I Will Rejoice, Even in This
The Last few days, I’ve been dealing with a sprained wrist on my strong hand. Yesterday was the worst of it, and almost, to a degree, felt debilitating. I couldn’t turn the key in the ignition to drive, I couldn’t shift gears, I couldn’t hold things, I couldn’t close the car door, and if I moved it even a little, I’d cry out in pain. This morning it still is very tender, and hurts, but not like before. I can type, and do more than I could yesterday, but I’m still taking it easy. It still woke me up several times last night with pain. I still am feeling the pain of it now as I write this. Yet I am resolved: I will rejoice, even in this. I hate feeling helpless, but I know who is my help. This is a theme for my life, really. Many deaths in the family, I’ve presided over the services, or I’ve had to be strong for someone else, or things like that. Yet, even as I mourned inwardly, and, at times, outwardly, I chose, and still choose to rejoice.
And why? The word says to rejoice in the Lord always. This means in every and all circumstances, I can praise God. This is an understanding that physical healing is always temporary in this life, as, some day, the tent I now dwell in will wear out, and I will move on to Christ Jesus’ side. I am going to face trial and hardship. I am going to face decisions and loved ones disappointing me, and me stumbling and failing and falling, so what is my hope if I focus on all of that? The only hope is in Christ Jesus, and so in Him I will rejoice through every circumstance, even if I don’t like it! In Him, I have peace beyond understanding. In Him, I have hope beyond this life, so, in everything I will rejoice. And when I rejoice in Christ, my circumstances diminish, and His peace overwhelms me.
Therefore, since we are surrounded by so great a cloud of witnesses, let us also lay aside every weight, and sin which clings so closely, and let us run with endurance the race that is set before us, looking to Jesus, the founder and perfecter of our faith, who for the joy that was set before him endured the cross, despising the shame, and is seated at the right hand of the throne of God.
Do Not Grow Weary
Consider him who endured from sinners such hostility against himself, so that you may not grow weary or fainthearted. In your struggle against sin you have not yet resisted to the point of shedding your blood. And have you forgotten the exhortation that addresses you as sons?
“My son, do not regard lightly the discipline of the Lord, nor be weary when reproved by him. For the Lord disciplines the one he loves, and chastises every son whom he receives.”
It is for discipline that you have to endure. God is treating you as sons. For what son is there whom his father does not discipline? If you are left without discipline, in which all have participated, then you are illegitimate children and not sons. Besides this, we have had earthly fathers who disciplined us and we respected them. Shall we not much more be subject to the Father of spirits and live? For they disciplined us for a short time as it seemed best to them, but he disciplines us for our good, that we may share his holiness. For the moment all discipline seems painful rather than pleasant, but later it yields the peaceful fruit of righteousness to those who have been trained by it.

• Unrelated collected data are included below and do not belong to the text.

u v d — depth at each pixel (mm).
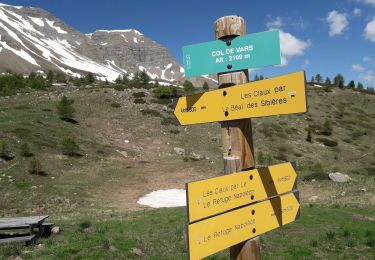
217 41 4203
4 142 35500
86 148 44312
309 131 63938
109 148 46625
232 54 4121
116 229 14773
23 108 54969
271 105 3877
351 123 79875
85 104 62812
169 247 12070
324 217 16391
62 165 37469
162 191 33219
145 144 51406
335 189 28297
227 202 3898
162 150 49750
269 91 3891
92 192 31469
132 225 15750
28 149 37188
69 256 10664
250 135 4215
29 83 83938
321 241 12609
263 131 63000
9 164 34188
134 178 36469
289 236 13352
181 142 53188
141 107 64625
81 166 38562
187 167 40812
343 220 15867
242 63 4078
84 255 10742
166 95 71062
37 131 44375
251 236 4102
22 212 24750
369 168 55812
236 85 4094
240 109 4059
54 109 57188
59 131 47250
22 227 13266
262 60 3965
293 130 67062
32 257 10891
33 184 30906
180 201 30328
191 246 3531
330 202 22844
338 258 11125
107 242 11617
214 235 3744
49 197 28375
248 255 4152
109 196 31125
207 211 3695
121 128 55500
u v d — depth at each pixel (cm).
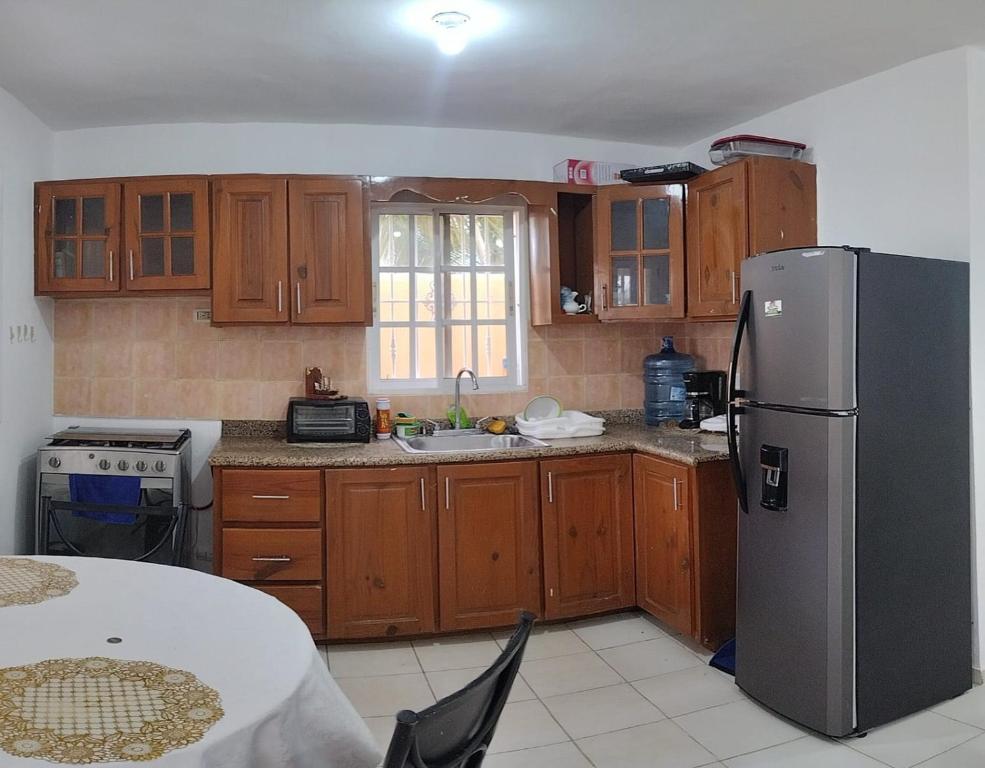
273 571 313
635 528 345
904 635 254
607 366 411
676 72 304
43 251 341
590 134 394
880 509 246
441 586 322
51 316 366
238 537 313
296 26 255
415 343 394
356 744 137
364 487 316
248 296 337
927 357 259
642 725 254
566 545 336
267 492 313
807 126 339
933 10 248
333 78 306
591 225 380
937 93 286
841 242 325
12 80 303
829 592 240
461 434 375
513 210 404
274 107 342
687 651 316
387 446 344
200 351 371
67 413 370
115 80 305
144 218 338
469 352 401
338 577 316
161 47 272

Therefore lift your drooping hands and strengthen your weak knees, and make straight paths for your feet, so that what is lame may not be put out of joint but rather be healed. Strive for peace with everyone, and for the holiness without which no one will see the Lord. See to it that no one fails to obtain the grace of God; that no “root of bitterness” springs up and causes trouble, and by it many become defiled; that no one is sexually immoral or unholy like Esau, who sold his birthright for a single meal. For you know that afterward, when he desired to inherit the blessing, he was rejected, for he found no chance to repent, though he sought it with tears.
A Kingdom That Cannot Be Shaken
For you have not come to what may be touched, a blazing fire and darkness and gloom and a tempest and the sound of a trumpet and a voice whose words made the hearers beg that no further messages be spoken to them. For they could not endure the order that was given, “If even a beast touches the mountain, it shall be stoned.” Indeed, so terrifying was the sight that Moses said, “I tremble with fear.” But you have come to Mount Zion and to the city of the living God, the heavenly Jerusalem, and to innumerable angels in festal gathering, and to the assembly of the firstborn who are enrolled in heaven, and to God, the judge of all, and to the spirits of the righteous made perfect, and to Jesus, the mediator of a new covenant, and to the sprinkled blood that speaks a better word than the blood of Abel.
See that you do not refuse him who is speaking. For if they did not escape when they refused him who warned them on earth, much less will we escape if we reject him who warns from heaven. At that time his voice shook the earth, but now he has promised, “Yet once more I will shake not only the earth but also the heavens.” This phrase, “Yet once more,” indicates the removal of things that are shaken—that is, things that have been made—in order that the things that cannot be shaken may remain. Therefore let us be grateful for receiving a kingdom that cannot be shaken, and thus let us offer to God acceptable worship, with reverence and awe, or our God is a consuming fire.